Page MenuHomePhabricator

Explore the feasibility of using SPARQL federation for scholia queries
Closed, ResolvedPublic

Description

The purpose of this ticket it to explore how federation could be used to rewrite scholia queries in the context of the WDQS graph split using the naive rule ?e wdt:P31 wd:Q13442814.

Queries to analyze/explore (please add more):

Note that early experiments can be done by federating wdqs with itself, e.g. https://w.wiki/7vE9.

Event Timeline

@Daniel_Mietchen @Fnielsen @EgonWillighagen as discussed in our previous meeting here is the task to coordinate the efforts around exploring federation for scholia queries. The ticket description is very minimal but should evolve as we make progress, thanks!

Note that early experiments can be done by federating wdqs with itself, e.g. https://w.wiki/7vE9.

Thanks for the example. Before I can experiment, I need to know which item types end up in which SPARQL endpoint. The example query suggest the author information will also go into the split. I am looking forward to the first experimental splitted endpoint to be available.

@EgonWillighagen thanks for the question!
The set of triples that will be part of the split are the triples that we consider owned by the item, in other words these are the triples listed by Special:EntityData using the dump flavor, e.g. https://www.wikidata.org/wiki/Special:EntityData/Q59239844.ttl?flavor=dump.
A scholarly article item will be part of the scholarly item subgraph if it matches this constraint: ?item wdt:P31 wd:Q5633421.
All its corresponding triples will also be part of the split, P53121 is a relatively painful query that demonstrate what triples can be considered owned by an entity and thus moved alongside the scholarly article to the same subgraph.

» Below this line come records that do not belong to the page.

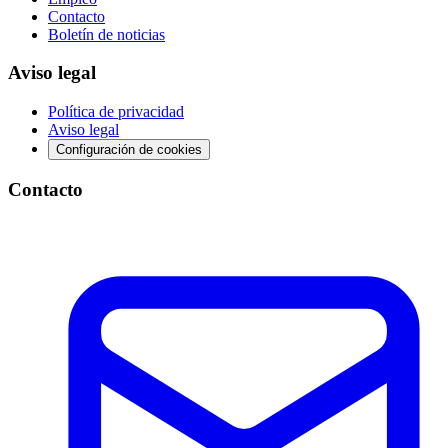
Contacto
Boletín de noticias
Aviso legal
Política de privacidad
Aviso legal
Configuración de cookies
Contacto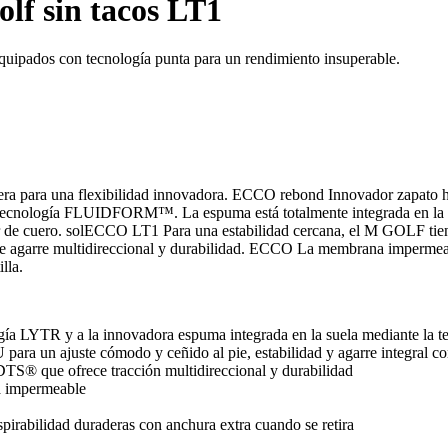
lf sin tacos LT1
quipados con tecnología punta para un rendimiento insuperable.
para una flexibilidad innovadora. ECCO rebond Innovador zapato híb
a tecnología FLUIDFORM™. La espuma está totalmente integrada en la e
perior de cuero. solECCO LT1 Para una estabilidad cercana, el M GOL
multidireccional y durabilidad. ECCO La membrana impermeable man
lla.
ología LYTR y a la innovadora espuma integrada en la suela mediante
para un ajuste cómodo y ceñido al pie, estabilidad y agarre integral con
S® que ofrece tracción multidireccional y durabilidad
a impermeable
spirabilidad duraderas con anchura extra cuando se retira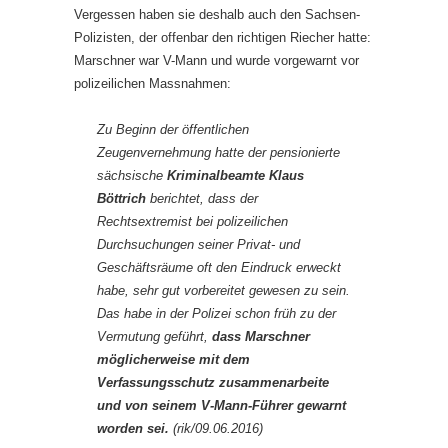
Vergessen haben sie deshalb auch den Sachsen-
Polizisten, der offenbar den richtigen Riecher hatte:
Marschner war V-Mann und wurde vorgewarnt vor
polizeilichen Massnahmen:
Zu Beginn der öffentlichen
Zeugenvernehmung hatte der pensionierte
sächsische
Kriminalbeamte Klaus
Böttrich
berichtet, dass der
Rechtsextremist bei polizeilichen
Durchsuchungen seiner Privat- und
Geschäftsräume oft den Eindruck erweckt
habe, sehr gut vorbereitet gewesen zu sein.
Das habe in der Polizei schon früh zu der
Vermutung geführt,
dass Marschner
möglicherweise mit dem
Verfassungsschutz zusammenarbeite
und von seinem V-Mann-Führer gewarnt
worden sei.
(rik/09.06.2016)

For instance in my query the BGP ?article wdt:P50 wd:Q1042470 matches a triple owned by the article and thus is queryable from the split.
On the hand everything requiring access to the triples owned by the author wd:Q1042470 is not queryable from the split and thus the BGP:

?article wdt:P50 ?author .
?author wdt:P213 "0000 0001 2124 7940"

won't be possible and would require federation like:

# all papers by ISNI 0000 0001 2124 7940 (Carlo Rovelli)
SELECT ?article ?articleLabel {
  ?author wdt:P213 "0000 0001 2124 7940"
  SERVICE <https://query.wikidata.org/sparql> {
    # Querying the scholarly article split
    ?article wdt:P50 ?author ;
             wdt:P31 wd:Q13442814 .
    BIND(?articleLabel as ?articleLabel) .
    SERVICE wikibase:label { bd:serviceParam wikibase:language "[AUTO_LANGUAGE],en". }
  }
}

The target endpoint being the main graph and the federated one being the scholarly article split.
I suppose federation can be done the other way around with:

# all papers by ISNI 0000 0001 2124 7940 (Carlo Rovelli)
SELECT ?article ?articleLabel {
  SERVICE <https://query.wikidata.org/sparql> {
    # Querying the wikidata main graph split
    ?author wdt:P213 "0000 0001 2124 7940"
  }
  hint:Prior hint:runFirst true . # Tell blazegraph to first collect ?author
  ?article wdt:P50 ?author ;
           wdt:P31 wd:Q13442814 .
  SERVICE wikibase:label { bd:serviceParam wikibase:language "[AUTO_LANGUAGE],en". }
}

Where the target endpoint is the scholarly split and the federated one the main wikidata graph.
In the later example we already see that we have to help blazegraph by telling it what to run first (here collect the author information first).

I agree that using the current wdqs endpoint federating itself can be error prone but it's in theory possible to use it if someone is interested in doing early experiments.

Two scholia queries were rewritten:

The pages also contains some documentation about to approach such rewrites.
I'm boldly moving this ticket to our Needs Reporting (prior to be closed) column as I believe further explorations about how to rewrite scholia queries to support the split could perhaps be better handled in https://github.com/WDscholia/scholia.

But please free to re-open this ticket if you believe it has some value.

Gehel claimed this task.